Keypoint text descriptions
╭──
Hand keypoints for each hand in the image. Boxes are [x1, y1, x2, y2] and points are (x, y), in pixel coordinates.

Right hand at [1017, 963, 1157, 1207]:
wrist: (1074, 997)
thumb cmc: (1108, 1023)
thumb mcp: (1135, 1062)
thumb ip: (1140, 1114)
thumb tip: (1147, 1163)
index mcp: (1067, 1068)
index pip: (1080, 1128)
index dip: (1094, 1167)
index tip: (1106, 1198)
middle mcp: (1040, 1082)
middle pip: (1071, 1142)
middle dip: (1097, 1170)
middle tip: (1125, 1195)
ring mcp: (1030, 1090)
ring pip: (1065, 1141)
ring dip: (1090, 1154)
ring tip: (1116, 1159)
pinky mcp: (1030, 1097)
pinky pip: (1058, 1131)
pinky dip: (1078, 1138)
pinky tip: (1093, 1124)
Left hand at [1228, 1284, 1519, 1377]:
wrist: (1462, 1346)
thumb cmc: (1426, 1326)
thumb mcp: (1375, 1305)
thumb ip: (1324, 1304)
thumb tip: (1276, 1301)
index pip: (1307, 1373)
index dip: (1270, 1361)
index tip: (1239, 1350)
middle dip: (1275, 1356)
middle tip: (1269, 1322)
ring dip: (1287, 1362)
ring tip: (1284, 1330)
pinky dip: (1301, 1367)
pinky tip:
╰──
_What you should do_
The line containing "index dip: (1094, 1167)" and every line after it, through the last one above, should be written out word for word.

_Task solution_
index dip: (1094, 1167)
index tip: (1106, 1198)
middle mcp: (1040, 1082)
middle pip: (1071, 1142)
middle dip: (1097, 1170)
middle tip: (1125, 1195)
ring mcp: (1030, 1090)
ring pip: (1065, 1141)
ring dip: (1090, 1154)
ring tip: (1116, 1159)
pinky mcp: (1030, 1097)
pinky pip: (1058, 1131)
pinky dip: (1078, 1138)
pinky tip: (1093, 1124)
Left hand at [1228, 1284, 1519, 1377]:
wrist: (1462, 1346)
thumb cmc: (1426, 1326)
thumb mcp: (1375, 1305)
thumb ip: (1324, 1304)
thumb tip: (1276, 1301)
index pip: (1307, 1373)
index dip: (1270, 1361)
index tip: (1239, 1350)
middle dip: (1275, 1356)
middle tip: (1269, 1322)
ring dip: (1287, 1362)
ring tip: (1284, 1330)
pinky dip: (1301, 1367)
pinky tip:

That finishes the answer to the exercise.